Mr Buryatski was himself gunned down in a shootout with Russian special forces in Ingushetia on March 6. In his last blog entry, posted on Islamist website Hunafa.com, he defended the use of suicide bombers, saying they are not coerced. "What makes a person sacrifice himself in the service of Allah?" he wrote.

Analysts from the special services are at a dead end and "simply don't want to understand the fact that those who confront them [as suicide bombers] are absolutely sober people with cold logic and rationality, and not staggering zombies", one said.

Mr Umarov has been fighting Russia since the first Chechen war started in the early 1990s, and was one of a group of radicals who continued fighting, after Chechens under former President Akhmad Kadyrov made peace with Moscow. Chechnya is now governed by Mr Kadyrov's son Ramzan, after his father was assassinated in 2004.

Mr Umarov's father, wife and son were kidnapped by Russian security forces in 2005, and have disappeared. Shortly thereafter he formed the Caucasian Emirate, of Chechen separatists and Islamic radicals.

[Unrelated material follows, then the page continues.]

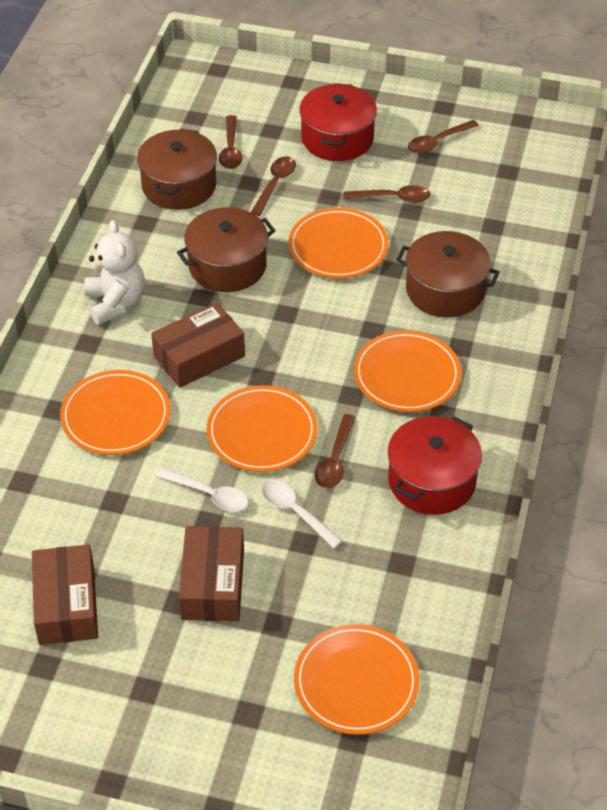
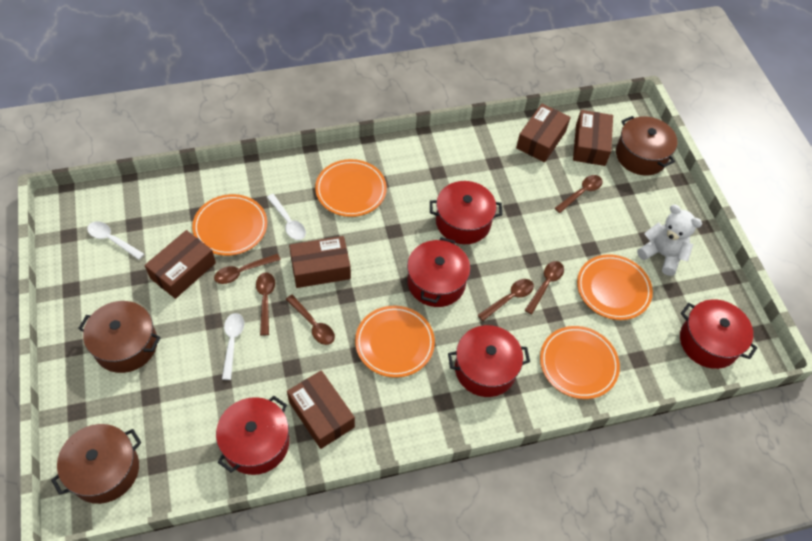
brown box: 3 -> 5
brown spoon: 5 -> 6
red pot: 2 -> 5
white spoon: 2 -> 3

"They had an ideological shift," said Enver Kisriyev, a specialist on the region at the Russian Academy of Sciences "they went from being nationalists to saying that Islam has no nation."

The Russian government says that Mr Umarov is funded mainly from abroad, by Islamist sympathisers in the Middle East and friendly intelligence services who want to stir up trouble in Russia.

Experts say that while Mr Umarov has claimed many successful terror attacks, including Monday's blast, it is unclear how much real authority he holds.